Die Blüten halten sich nicht an ein Datum, hier sind ausschlaggebend wie sich die Temperaturen entwickeln und das ist jedes Jahr ein bisschen anders. Man spricht hier auch vom Phänologischen Kalender. Die Zeigerpflanzen sind für Gärtner, Landwirte und Imker wichtige Parameter für ihre Arbeiten. Schreibe Dir über ein paar Jahre hinweg das Datum der Blüte z.B. des Obstbaumes in Deinem Garten auf und mache Dir ein paar Notizen zum Wetter dazu und Du wirst sehen, wie sich dies von Jahr zu Jahr verändert. Vielleicht hast Du sogar Kontakt zu Verwandten und Freunden in anderen Teilen Deutschlands, frag mal nach wann da die Blüte ist. Je nach Region können sich die Zeiten verschieben.

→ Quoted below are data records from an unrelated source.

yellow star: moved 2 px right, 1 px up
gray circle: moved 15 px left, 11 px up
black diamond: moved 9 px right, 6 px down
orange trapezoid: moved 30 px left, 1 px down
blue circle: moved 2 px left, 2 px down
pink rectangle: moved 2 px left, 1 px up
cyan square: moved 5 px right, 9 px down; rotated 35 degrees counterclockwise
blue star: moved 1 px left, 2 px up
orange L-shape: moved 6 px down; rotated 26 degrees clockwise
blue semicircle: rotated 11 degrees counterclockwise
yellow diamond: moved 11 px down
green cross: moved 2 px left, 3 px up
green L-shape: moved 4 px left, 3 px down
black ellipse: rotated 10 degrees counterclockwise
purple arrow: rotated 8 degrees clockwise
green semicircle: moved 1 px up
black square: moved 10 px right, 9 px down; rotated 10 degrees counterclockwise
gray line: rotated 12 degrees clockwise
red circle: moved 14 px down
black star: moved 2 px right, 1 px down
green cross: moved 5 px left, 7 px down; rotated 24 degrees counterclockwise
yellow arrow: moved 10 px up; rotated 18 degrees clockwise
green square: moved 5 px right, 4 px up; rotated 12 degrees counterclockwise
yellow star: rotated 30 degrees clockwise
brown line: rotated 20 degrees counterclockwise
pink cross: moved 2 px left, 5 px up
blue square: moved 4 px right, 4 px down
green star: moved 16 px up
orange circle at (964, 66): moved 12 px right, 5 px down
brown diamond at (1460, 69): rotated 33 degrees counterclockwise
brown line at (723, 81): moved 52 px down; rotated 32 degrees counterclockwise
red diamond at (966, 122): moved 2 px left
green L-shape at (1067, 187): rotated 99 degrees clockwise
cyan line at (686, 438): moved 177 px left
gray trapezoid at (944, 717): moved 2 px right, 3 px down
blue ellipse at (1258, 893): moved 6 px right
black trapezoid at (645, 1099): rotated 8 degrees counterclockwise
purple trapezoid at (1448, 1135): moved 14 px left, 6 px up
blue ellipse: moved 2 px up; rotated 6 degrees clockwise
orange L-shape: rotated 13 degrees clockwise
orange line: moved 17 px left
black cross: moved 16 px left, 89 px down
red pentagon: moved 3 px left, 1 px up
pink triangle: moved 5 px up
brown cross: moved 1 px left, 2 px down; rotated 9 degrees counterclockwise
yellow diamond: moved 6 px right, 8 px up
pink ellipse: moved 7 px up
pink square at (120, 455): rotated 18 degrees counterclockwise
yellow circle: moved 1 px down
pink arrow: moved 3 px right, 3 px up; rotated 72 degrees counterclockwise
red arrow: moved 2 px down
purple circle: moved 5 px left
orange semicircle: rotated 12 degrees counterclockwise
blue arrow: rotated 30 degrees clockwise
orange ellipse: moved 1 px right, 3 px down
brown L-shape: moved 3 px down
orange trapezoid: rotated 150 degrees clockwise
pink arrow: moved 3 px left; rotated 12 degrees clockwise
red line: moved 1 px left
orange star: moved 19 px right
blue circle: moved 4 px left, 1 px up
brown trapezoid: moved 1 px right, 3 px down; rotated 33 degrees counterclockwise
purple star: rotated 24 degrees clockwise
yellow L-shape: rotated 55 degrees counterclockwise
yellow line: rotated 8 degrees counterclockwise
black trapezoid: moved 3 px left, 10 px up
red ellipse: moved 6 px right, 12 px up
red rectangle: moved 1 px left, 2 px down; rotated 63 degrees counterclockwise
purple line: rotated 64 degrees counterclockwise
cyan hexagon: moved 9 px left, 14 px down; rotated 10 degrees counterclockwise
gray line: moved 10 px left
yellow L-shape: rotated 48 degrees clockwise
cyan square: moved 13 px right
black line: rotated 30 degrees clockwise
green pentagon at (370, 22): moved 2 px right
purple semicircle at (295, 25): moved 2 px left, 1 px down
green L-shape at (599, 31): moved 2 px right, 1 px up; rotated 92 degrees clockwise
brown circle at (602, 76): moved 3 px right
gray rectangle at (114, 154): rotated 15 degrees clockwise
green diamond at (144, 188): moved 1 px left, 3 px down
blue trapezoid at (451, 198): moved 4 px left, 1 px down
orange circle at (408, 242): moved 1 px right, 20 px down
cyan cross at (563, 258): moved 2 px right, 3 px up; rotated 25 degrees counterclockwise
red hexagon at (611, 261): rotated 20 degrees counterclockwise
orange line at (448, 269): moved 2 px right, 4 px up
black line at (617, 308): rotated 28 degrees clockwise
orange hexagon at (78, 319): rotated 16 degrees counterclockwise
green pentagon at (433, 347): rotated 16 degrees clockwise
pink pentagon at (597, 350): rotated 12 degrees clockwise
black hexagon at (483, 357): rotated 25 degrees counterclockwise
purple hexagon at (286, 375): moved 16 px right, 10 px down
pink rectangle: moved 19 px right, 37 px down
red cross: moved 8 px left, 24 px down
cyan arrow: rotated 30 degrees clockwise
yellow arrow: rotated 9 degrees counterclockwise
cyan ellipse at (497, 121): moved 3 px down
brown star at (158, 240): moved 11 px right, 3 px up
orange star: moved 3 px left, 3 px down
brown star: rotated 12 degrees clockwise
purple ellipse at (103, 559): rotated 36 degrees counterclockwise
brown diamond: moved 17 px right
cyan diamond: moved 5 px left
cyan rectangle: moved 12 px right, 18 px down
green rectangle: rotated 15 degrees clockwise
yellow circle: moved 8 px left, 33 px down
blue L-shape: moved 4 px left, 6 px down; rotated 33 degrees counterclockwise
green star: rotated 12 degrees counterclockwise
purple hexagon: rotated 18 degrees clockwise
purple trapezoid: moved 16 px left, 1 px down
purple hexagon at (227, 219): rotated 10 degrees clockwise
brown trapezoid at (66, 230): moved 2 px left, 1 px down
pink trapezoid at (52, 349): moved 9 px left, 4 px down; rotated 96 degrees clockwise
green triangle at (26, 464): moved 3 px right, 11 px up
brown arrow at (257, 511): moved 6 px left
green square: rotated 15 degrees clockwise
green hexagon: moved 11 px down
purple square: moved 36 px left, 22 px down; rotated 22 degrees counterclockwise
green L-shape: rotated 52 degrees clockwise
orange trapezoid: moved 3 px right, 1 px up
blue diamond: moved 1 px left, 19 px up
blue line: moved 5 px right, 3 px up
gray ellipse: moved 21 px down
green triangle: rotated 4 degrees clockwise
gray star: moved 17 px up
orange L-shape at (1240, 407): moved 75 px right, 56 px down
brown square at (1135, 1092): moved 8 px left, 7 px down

• Vögel und ihre Brutzeiten
Es gibt die Freibrüter z.B. auf einer Astgabel und die Höhlenbrüter. Bei den Höhlenbrütern gibt es wiederum die Unterscheidung der Halbhöhlenbrüter und der „echten“ Höhlenbrüter. Bei den echten Höhlenbrütern gibt es schon immer einen großen Konkurrenzkampf um verlassene Specht Löcher, Astlöcher oder geeignete Bruthöhlen in alten Bäumen. Diese werden jedoch immer weniger und so sind viele Vogelpaare auf künstliche Nisthilfen angewiesen. In der Geschäftsstelle gibt es für alle OGV Kinder Bausätze für Nistkästen zum Preis von 10,- € zu kaufen. Einfach anrufen: 0941/4009-370, -550.
Man kann die Vögel bei der Brutpflege oftmals gut beobachten. Hierzu gehört der Schutz des Geleges, das bebrüten der Eier, das Füttern der Jungvögel, sowie das Vermitteln von lebenswichtigen Verhaltensweisen.

Aufgesch(l)aut

Wenn Sie schwere tonige Erden im Gemüsegarten haben, ist es sinnvoll, durch Zugabe von Sand die Böden leichter zu machen. Dabei sollten sie nicht sparen. Mindestens 100 Liter Sand auf den Quadratmeter ist sinnvoll. Dies kann die nächsten Jahren auch wiederholt werden.

Beobachtungstipps im Mai

Der Frühling ist in vollem Gange, es summt und brummt, nicht nur der Maikäfer auch Bienen und Hummeln sind auf der Suche nach Blüten voll mit Nektar. Viele Schmetterlingsarten tanzen auf den Pflanzen und Mauersegler sowie Fledermäuse fliegen rasant und elegant eng an Bäumen und Häusern vorbei.


Schau genau:
Der Maikäfer
Er gehört zur größten Familie der Insekten zu den Blatthornkäfern. Ihre Fühler haben am Ende kleine Blättchen, (deshalb der Name Blatthornkäfer) die wie ein Fächer gespalten sind. Bei den Männchen sind die Fühler größer, sie haben sieben Blättchen, bei den Weibchen sind die Fühler kleiner, sie besitzen nur 6 Blättchen. Auf den Fühlern sitzen die Geruchssensoren. Und weil die Männchen größere Fühler haben, besitzen sie auch mehr davon als die Weibchen.
Maikäfer werden zwei bis drei Zentimeter lang. Sie haben - wie alle Insekten - sechs Beine. Typisch für Maikäfer sind die braunen Flügel, das schwarze Halsschild sowie das schwarzweiße Zickzackmuster an der Seite.
Manche Maikäfer sind behaart. Unter den beiden dicken, starren Deckflügeln liegen geschützt zwei dünne Hautflügel. Maikäfer leben in ganz Mittel- und Nordeuropa und in den gemäßigten Klimazonen von Asien. Ihr Lebensraum ist bevorzugt der Laubwald, da die Blätter der Bäume ihre Nahrungsgrundlage sind.
Die Larven, die sogenannten Egerlinge, leben 3-4 Jahre im Boden bis sie völlig entwickelt sind. Der Maikäfer selbst lebt ca. 4-6 Wochen. Nach der Begattung sterben die Männchen; die Weibchen sterben nach der Eiablage.